_What you should do_:
Filter the lines below, copying only those with the string "Figure".

_Available data_:
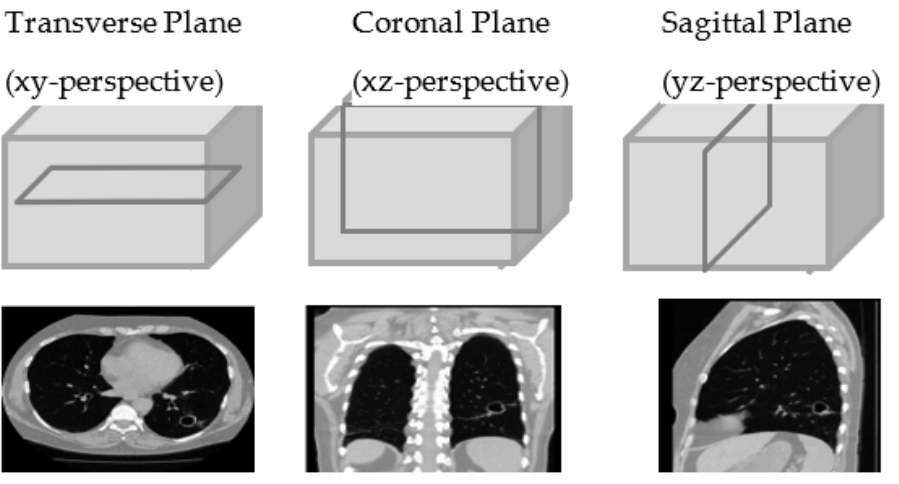
Figure 2. Slices from three different perspectives.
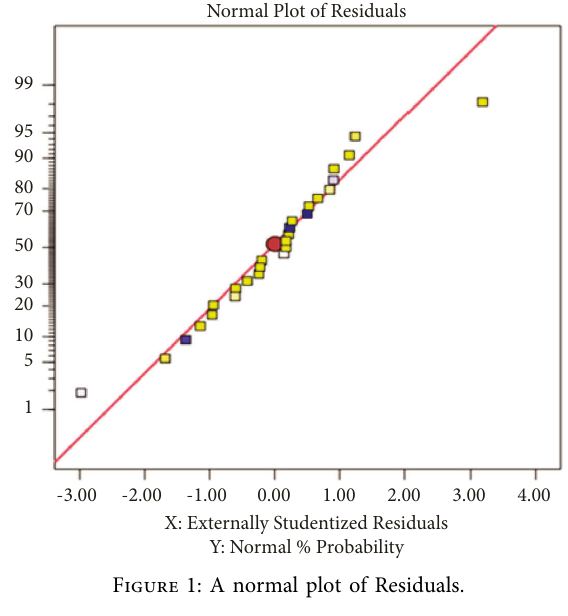
Figure 1: A normal plot of Residuals.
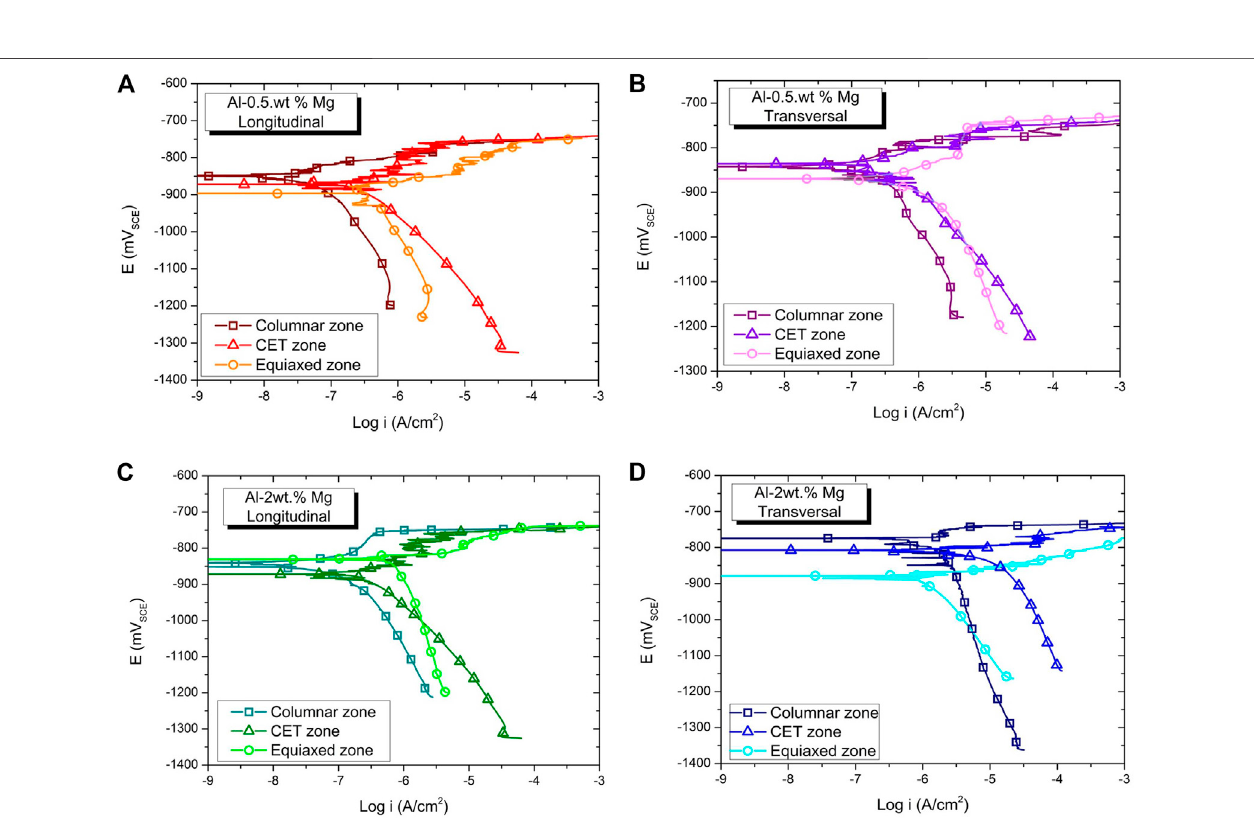
Frontiers in Materials |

_Answer to the problem_:
Figure 2. Slices from three different perspectives.
Figure 1: A normal plot of Residuals.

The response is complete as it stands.